THERE WAS NO KNOWING how these things come about, but somehow that Sunday spate of Welsh sermonizing and song rinsed away the window men. The way was clear, to and from the library, the next day and the next and those after that, and while I habitually peeked over my shoulder for figures lurking half a block behind, they were notable only for their absence. It was as I indeed hoped, I could tell myself: the goons or their bosses saw me for what I was, a glorified library clerk sauntering meek and mild to church, and were wasting no further time on me.

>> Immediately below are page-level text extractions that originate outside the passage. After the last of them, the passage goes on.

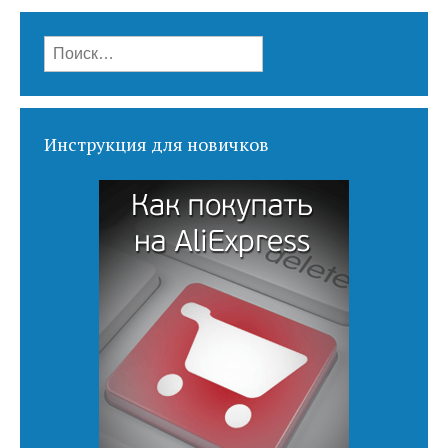
Найти:
Инструкция для новичков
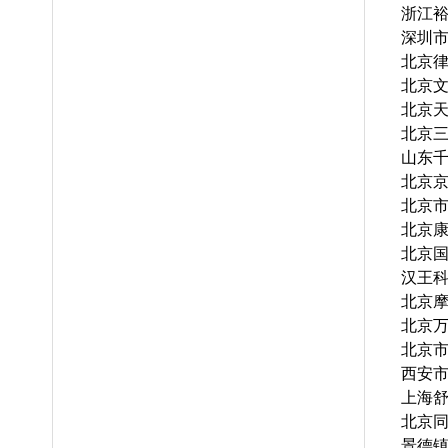
浙江
深圳
北京
北京
北京
北京
山东
北京
北京
北京
北京
汉王
北京
北京
北京
西安
上海
北京
景德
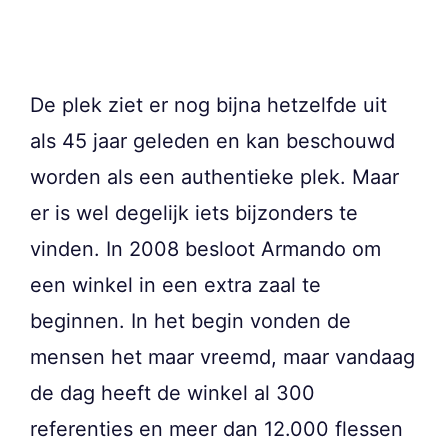
De plek ziet er nog bijna hetzelfde uit
als 45 jaar geleden en kan beschouwd
worden als een authentieke plek. Maar
er is wel degelijk iets bijzonders te
vinden. In 2008 besloot Armando om
een winkel in een extra zaal te
beginnen. In het begin vonden de
mensen het maar vreemd, maar vandaag
de dag heeft de winkel al 300
referenties en meer dan 12.000 flessen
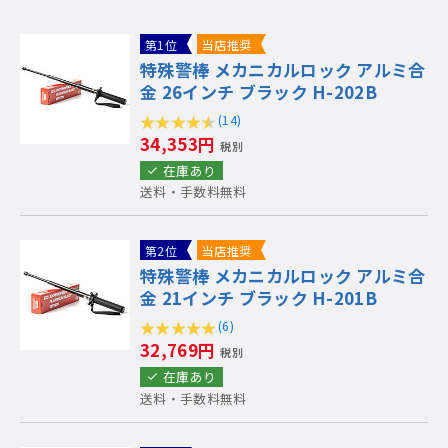
第1位
当店推奨
特殊警棒 メカニカルロック アルミ合
金 26インチ ブラック H-202B
(14)
34,353円
税別
在庫あり
送料・手数料無料
第2位
当店推奨
特殊警棒 メカニカルロック アルミ合
金 21インチ ブラック H-201B
(6)
32,769円
税別
在庫あり
送料・手数料無料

Which was a lucky thing, because I was falling in love with the Butte Public Library. Walking up to it each fresh morning, its Gothic turret like the drawbridge tower into the castle, I warmed to the treasures within those softly gray granite walls. Sandison standing there at the top of the steps counting us off as if checking his herd came to seem patriarchal rather than high-handed. The staff softened toward me-with the exception of Miss Runyon-as I picked up stray tasks that they wanted to dodge. The nooks and crannies and grandiosities of the old building intrigued me, like an ancient mansion labyrinth leading back to Gutenberg’s printing press and the start of everything, and always, always, there were the lovely classic books tucked away here and there for stolen snatches of reading. Down any aisle, Stendhal or Blake or Wharton or Cather or Shakespeare or Homer or any of the Russians waited to share words with me, their classic sentences in richly inked typefaces as if rising from the paper. I suppose the best way to say it is that the library’s book collection, courtesy of that snowtopped figure with the Triple S initials, was the kind I would have had myself if I were rich.